» **Your goal**
What you return should be only the lines in the entries below between the one holding "for the API" and the one holding "Para ejecutarlo hay", ends included, with every picture left out.

------------------------------------------------------------------------

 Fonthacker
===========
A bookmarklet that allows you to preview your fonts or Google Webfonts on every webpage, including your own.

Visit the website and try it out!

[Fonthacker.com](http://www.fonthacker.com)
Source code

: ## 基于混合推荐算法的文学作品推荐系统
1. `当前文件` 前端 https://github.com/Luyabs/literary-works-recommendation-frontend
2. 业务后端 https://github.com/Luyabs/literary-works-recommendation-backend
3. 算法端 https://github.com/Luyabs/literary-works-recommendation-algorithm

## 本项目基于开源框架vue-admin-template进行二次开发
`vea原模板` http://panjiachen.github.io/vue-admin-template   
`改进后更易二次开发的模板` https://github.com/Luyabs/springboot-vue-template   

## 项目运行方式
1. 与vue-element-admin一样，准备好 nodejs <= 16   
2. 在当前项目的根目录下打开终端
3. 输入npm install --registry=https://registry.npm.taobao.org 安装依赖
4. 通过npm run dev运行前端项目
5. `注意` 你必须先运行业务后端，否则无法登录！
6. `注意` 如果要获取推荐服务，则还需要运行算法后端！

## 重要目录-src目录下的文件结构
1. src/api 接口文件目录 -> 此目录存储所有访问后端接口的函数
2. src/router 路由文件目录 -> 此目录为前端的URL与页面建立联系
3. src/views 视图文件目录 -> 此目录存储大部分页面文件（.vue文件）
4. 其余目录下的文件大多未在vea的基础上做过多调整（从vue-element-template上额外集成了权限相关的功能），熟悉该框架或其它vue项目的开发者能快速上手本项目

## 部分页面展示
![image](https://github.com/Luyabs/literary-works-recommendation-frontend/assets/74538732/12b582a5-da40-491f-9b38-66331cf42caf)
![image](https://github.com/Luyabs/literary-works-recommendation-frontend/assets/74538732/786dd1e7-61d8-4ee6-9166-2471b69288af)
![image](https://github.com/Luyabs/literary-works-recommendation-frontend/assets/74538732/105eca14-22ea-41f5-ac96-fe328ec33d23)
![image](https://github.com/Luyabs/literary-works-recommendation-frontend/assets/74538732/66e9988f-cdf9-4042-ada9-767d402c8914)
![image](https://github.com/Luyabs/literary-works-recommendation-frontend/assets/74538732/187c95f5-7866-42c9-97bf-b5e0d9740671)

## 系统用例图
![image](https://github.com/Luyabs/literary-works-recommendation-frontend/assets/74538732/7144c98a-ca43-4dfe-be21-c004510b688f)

------------------------------------------------------------------------

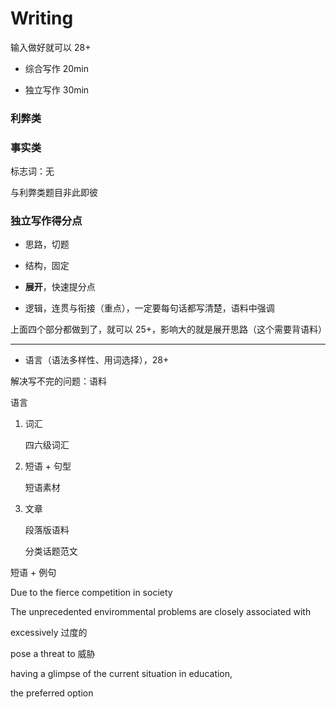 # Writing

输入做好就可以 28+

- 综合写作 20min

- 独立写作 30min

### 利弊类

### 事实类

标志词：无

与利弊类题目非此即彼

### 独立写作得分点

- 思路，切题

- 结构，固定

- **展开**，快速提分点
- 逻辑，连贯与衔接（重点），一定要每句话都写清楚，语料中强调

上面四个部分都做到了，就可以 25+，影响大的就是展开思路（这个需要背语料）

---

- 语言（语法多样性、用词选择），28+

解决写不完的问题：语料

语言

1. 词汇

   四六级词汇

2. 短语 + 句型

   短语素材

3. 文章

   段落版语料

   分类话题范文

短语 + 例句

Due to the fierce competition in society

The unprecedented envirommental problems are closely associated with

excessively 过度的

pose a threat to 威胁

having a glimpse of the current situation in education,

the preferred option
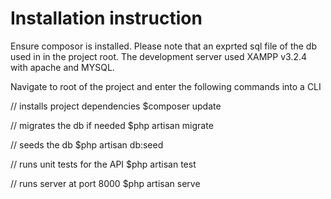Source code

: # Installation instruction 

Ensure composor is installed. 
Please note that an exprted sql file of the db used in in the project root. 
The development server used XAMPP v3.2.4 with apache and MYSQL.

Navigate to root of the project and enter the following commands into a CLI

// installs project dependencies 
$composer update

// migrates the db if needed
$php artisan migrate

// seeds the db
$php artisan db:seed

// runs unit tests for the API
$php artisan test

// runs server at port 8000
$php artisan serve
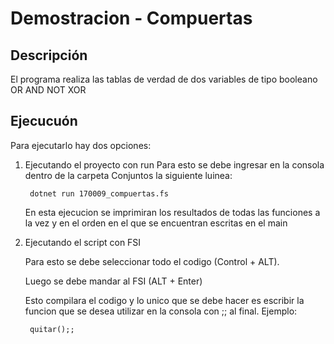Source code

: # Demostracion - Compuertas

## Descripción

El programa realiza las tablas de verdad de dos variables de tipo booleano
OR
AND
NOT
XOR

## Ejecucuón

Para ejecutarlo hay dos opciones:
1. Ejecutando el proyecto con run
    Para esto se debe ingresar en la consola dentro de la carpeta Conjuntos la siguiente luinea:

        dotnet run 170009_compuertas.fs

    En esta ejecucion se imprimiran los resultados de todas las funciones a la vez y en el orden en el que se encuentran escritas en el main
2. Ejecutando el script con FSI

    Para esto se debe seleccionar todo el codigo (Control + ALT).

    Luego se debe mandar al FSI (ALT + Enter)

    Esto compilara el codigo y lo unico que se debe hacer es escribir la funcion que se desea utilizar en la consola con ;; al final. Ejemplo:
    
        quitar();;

------------------------------------------------------------------------

» **Result**
// runs unit tests for the API
$php artisan test

// runs server at port 8000
$php artisan serve
Source code

: # Demostracion - Compuertas

## Descripción

El programa realiza las tablas de verdad de dos variables de tipo booleano
OR
AND
NOT
XOR

## Ejecucuón

Para ejecutarlo hay dos opciones:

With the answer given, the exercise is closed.